Elbette bunu zaten görmüşsünüzdür: George Washington, kahramanca bir pozda, bir kayıkta ayakta, etrafı kürekçi arkadaşlarıyla çevrili.

25 Aralık 1776 gecesi New Jersey’e geldi ve İngilizlerle müttefik Almanları şaşırtmak için buzlu bir nehri geçti.

Bu, vatansever, anıtsal, dokunaklı bir tablodur; gerçek bir kahramanın cesaretine ve cesaretine bir övgüdür.

  • Joseph Fagel’in pasajını dinleyin QUB :

Odada yalnızdım ve onu izliyordum.

Ani bir gürültü. Başımı çeviriyorum. İçeri 12-13 yaşlarındaki öğrencilerden oluşan bir sınıf giriyor.

Efervesans, gıcırtılar, gürültü.

Otuzlu yaşlarının başındaki genç bir adam olan öğretmen bana şu anlama gelen bir gülümsemeyle baktı: Kusura bakmayın.

Gülümseyerek cevap veriyorum, bu şu anlama geliyor: Anlıyorum, sorun değil.

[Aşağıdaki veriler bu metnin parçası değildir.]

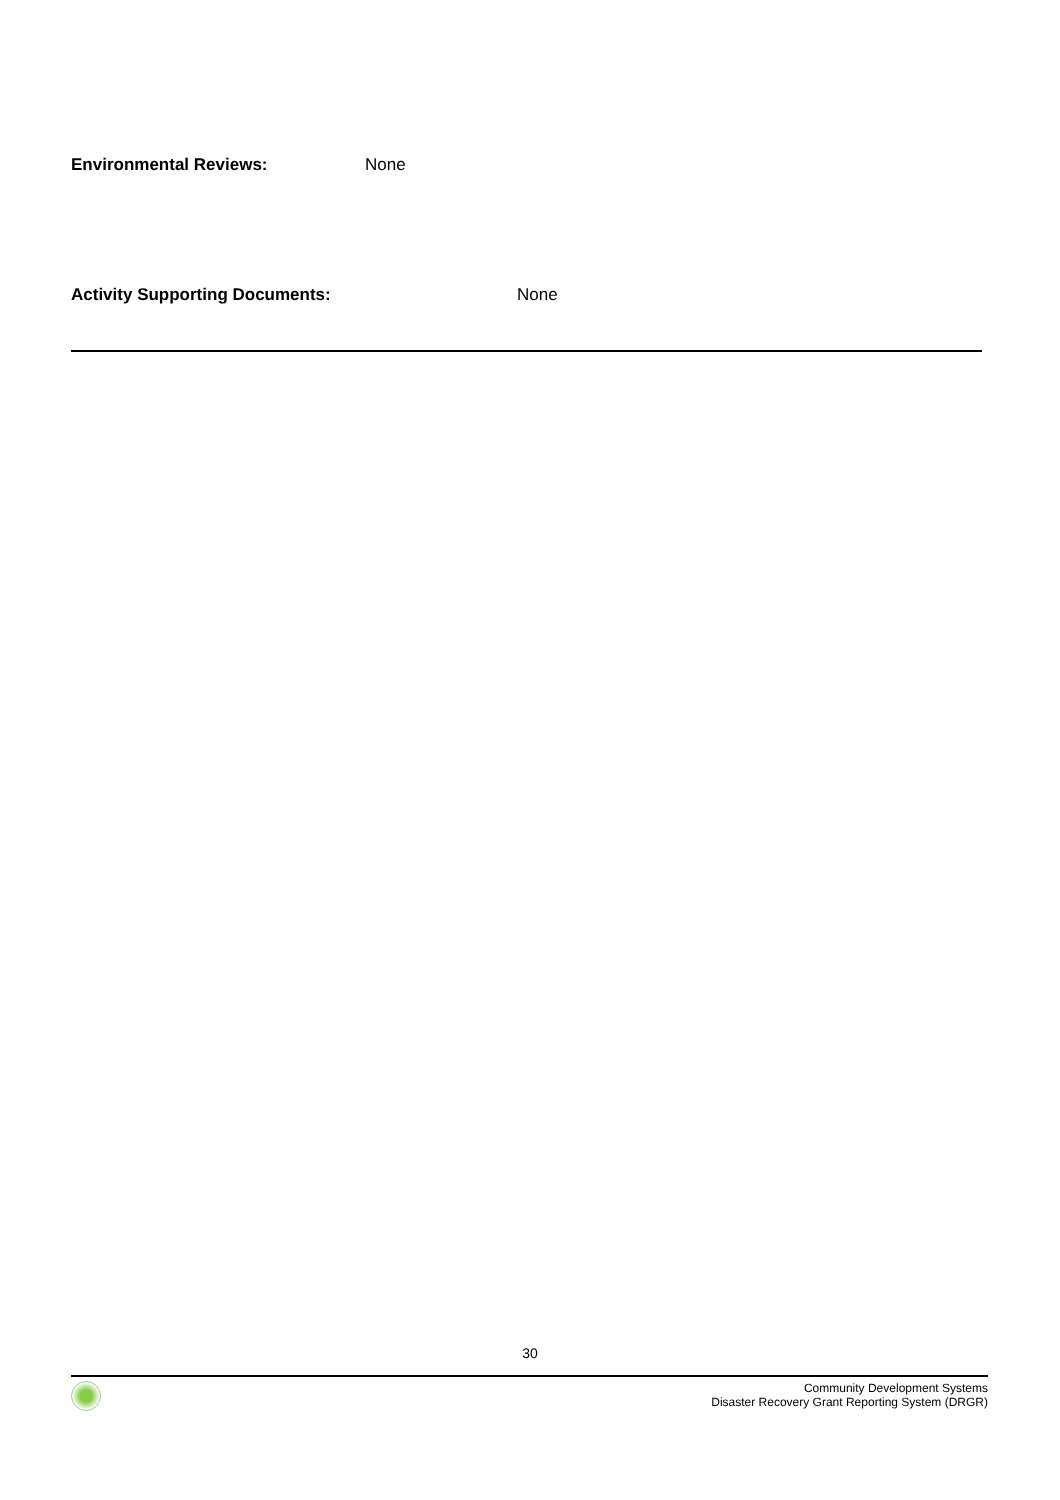Environmental Reviews: None
Activity Supporting Documents: None
30
Community Development Systems
Disaster Recovery Grant Reporting System (DRGR)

Bir öğrenci grubun önünde duruyor. Gruba bir sunum yapması gerekiyor.

Sahneyi, tarihsel bağlamını vb. açıklar. Tablonun öneminden bahsediyor ama içindeki hataların altını çiziyor.

Gerçek geçiş sırasında yağmur yağıyordu, tasvir edilen bayrak gelecek yıla kadar gün yüzü görmeyecek, gece çok parlak ve teknenin büyüklüğüne göre çok fazla yolcu var.

Bana öyle geliyor ki genç adamın sunumu Wikipedia’dan alınmış ama bunu iyi yapıyor ve arkadaşlarının sorularına çok iyi yanıt veriyor.

Öğretmen öğrencilere sonraki 20 dakika boyunca serbestçe dolaşıp onlarla aynı yerde buluşmalarını söyler.

Öğretmen yalnız kaldığında bundan yararlanırım. Ona sınıf seviyesini, okulun adını, zorunlu bir aktivite olup olmadığını soruyorum.

Bana zorunlu olduğunu ancak öğrencilerin çalışacakları işi seçmeleri gerektiğini söyledi.

Ona sınıfını bir müzede gördüğümde yaşadığım hoş sürprizi anlattım.

Gülüyor ve birçok meslektaşının gençleri ormanda yürüyüşe çıkarmayı veya onlarla ters giden her şey hakkında konuşmayı daha önemli bulduğunu söylüyor.

arayış

İşini sevip sevmediğini soruyorum.

“Evet elbette!” Bunu söylemeden önce sanki cevap apaçık ortadaymış gibi eğlenerek bana bakıyor.

Onun tutkusunu, özverisini, bağlılığını, idealizmini, işine olan inancını ve önemini hissettim.

Kendi kendime bu meslek doğru şartlarda ve doğru sebeplerle yapıldığında dünyanın en güzel şeyi olabilir dedim.